### [About this task]
Reproduce only the lines from the one with "To face the" up to and including the one with "Answer: approximately 90° to its right", replacing "tan light switch panel" with "white light switch panel" and leaving everything else unchanged.

### [Input data]
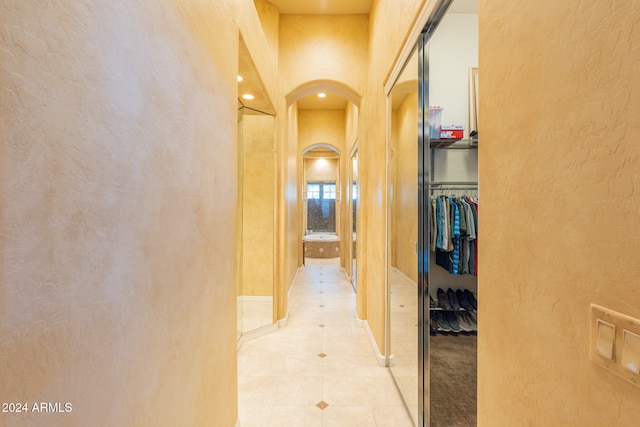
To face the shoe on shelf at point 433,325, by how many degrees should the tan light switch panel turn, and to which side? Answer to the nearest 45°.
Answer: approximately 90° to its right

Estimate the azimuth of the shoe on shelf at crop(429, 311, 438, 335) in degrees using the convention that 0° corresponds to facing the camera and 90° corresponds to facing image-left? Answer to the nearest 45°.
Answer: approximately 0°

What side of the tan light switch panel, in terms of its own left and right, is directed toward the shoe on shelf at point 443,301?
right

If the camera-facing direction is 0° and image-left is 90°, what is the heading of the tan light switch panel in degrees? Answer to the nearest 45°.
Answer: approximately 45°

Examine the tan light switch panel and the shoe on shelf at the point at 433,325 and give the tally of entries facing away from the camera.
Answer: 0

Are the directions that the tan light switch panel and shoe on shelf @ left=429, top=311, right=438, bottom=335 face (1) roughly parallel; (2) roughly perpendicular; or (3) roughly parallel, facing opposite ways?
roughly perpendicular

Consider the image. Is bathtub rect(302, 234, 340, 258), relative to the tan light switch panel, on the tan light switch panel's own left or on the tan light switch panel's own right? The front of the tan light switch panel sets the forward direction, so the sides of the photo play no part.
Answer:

---

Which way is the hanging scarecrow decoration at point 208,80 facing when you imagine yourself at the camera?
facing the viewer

* * *

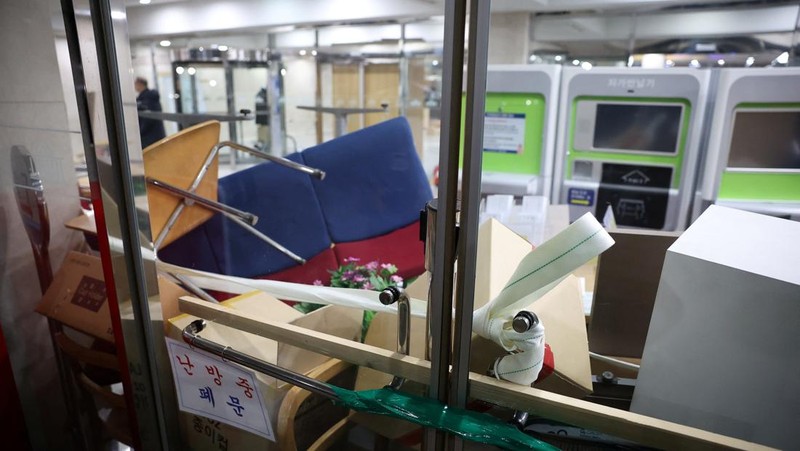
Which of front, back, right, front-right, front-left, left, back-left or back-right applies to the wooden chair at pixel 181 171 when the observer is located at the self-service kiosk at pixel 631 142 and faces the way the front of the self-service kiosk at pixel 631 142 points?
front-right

### [Task response]
To face the shoe on shelf at point 433,325, by how many degrees should the white light switch panel turn, and to which side? Answer to the nearest 45°.
Answer: approximately 90° to its right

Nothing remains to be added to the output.